Pour notre république universelle, il faut concevoir un système équivalent, qui permette de balayer les communautarismes. Je songe à des tribus régionales et planétaires, associant des communes (au sens de mon livre) de différentes régions et des cinq continents. Ces communes seraient jumelées, avec des échanges culturels, des échanges d’étudiants. Les assemblées régionales seraient composés de représentants des tribus régionales, plutôt que des communes et l’assemblée mondiale de représentant de tribus planétaires. Ce système est complexe, mais rendu obligatoire, il constituerait un investissement, en nous permettant d’éviter de favoriser des partis religieux ou nationalistes, toujours réactionnaires, jamais constructifs.

Babel

Selon la bible, l’orgueil des hommes a été puni en les divisant par une multitude de langues. C’est probablement l’isolement des groupes de populations qui leur a fait développer des moyens de communication séparés, et créé peu à peu, tous ces langages différents.  Pour les échanges entre les groupes, on a souvent créé une langue véhiculaire, faite de parts plus ou moins importantes des langues d’origine. Le latin, l’anglais, le français, l’espagnol, langues de peuples colonisateurs, ont également joué ce rôle.

Au XIXème siècle, s’est développée la théorie des nations, associée à une langue. La langue devient alors obligatoire pour tous les membres de ces nations ; son usage s’arrête abstraitement aux frontières, non moins abstraites, de cette nation. Les citoyens de chaque nation se sont alors sentis différents de part et d’autre de cette frontière, parce que la langue qui gouvernait leurs échanges les séparait matériellement.

Cette division selon les langues a alors nourrit les concepts de nations et de peuples développés comme celui d’un individu unique, avec son caractère, ses qualités et ses défauts, ses droits à disposer de lui-même. C’est ce concept qui a permis de passer des guerres des princes aux guerres entre nations, qui sont vite devenues une guerre mondiale. C’est toujours ce concept qui nourrit les guerres des Balkans comme la montée des extrêmes droites dans tous les pays développés.

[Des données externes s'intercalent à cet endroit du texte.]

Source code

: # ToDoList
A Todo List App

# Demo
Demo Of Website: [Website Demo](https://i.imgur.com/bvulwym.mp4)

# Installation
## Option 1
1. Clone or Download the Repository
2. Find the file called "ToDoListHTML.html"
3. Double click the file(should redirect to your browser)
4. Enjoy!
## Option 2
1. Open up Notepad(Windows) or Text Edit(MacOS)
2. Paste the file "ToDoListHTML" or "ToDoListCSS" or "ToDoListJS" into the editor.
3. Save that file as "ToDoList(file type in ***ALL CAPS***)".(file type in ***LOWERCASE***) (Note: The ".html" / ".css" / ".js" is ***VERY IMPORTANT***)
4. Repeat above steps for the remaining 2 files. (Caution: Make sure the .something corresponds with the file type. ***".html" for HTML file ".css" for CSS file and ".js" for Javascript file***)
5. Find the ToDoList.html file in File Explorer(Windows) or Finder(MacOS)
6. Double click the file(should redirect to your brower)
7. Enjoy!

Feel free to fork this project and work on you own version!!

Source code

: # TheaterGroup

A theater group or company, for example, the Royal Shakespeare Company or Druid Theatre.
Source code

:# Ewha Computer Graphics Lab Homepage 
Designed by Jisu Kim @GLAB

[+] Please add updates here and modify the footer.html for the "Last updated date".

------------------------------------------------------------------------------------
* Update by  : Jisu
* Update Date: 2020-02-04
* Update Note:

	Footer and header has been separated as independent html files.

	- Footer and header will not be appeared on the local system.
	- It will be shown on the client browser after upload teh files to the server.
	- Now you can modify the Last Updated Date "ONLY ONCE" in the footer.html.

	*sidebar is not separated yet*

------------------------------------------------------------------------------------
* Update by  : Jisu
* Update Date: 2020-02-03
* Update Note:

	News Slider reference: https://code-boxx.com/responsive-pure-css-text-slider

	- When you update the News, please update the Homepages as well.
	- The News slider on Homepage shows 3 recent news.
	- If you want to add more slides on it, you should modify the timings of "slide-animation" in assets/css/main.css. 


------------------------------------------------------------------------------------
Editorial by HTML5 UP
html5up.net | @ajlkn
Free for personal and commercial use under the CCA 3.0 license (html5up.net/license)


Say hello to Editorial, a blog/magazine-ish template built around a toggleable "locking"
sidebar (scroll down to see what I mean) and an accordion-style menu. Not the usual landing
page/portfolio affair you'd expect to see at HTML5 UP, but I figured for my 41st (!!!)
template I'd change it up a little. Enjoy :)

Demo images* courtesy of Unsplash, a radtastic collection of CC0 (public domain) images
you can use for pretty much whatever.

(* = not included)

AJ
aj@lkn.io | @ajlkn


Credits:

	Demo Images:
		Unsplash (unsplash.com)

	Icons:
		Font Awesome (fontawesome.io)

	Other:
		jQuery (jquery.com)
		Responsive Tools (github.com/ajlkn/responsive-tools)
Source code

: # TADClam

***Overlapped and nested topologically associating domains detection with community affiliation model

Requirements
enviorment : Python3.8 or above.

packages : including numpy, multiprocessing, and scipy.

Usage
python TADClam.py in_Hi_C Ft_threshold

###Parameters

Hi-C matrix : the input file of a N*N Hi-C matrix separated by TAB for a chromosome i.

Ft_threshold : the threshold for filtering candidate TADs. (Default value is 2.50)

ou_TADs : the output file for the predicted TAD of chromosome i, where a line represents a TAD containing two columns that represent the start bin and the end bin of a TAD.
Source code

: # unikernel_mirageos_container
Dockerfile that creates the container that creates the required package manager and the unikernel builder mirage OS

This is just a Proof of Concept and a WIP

Lorsque à la différence de langue s’additionne la différence de religion, l’opposition est totale. Sur un territoire limité comme celui du moyen orient, la haine s’exacerbe entre des “peuples”artificiellement séparés.

A Babel, l’orgueil des hommes a été puni en étant transformé en orgueil collectif, l’orgueil terrible des nations.

Il est possible de faire de ces divisions une richesse, et de transformer le conflit des affirmations individuelles en amour, mais ce serait une révolution encore plus importante que celle de la tour de Babel.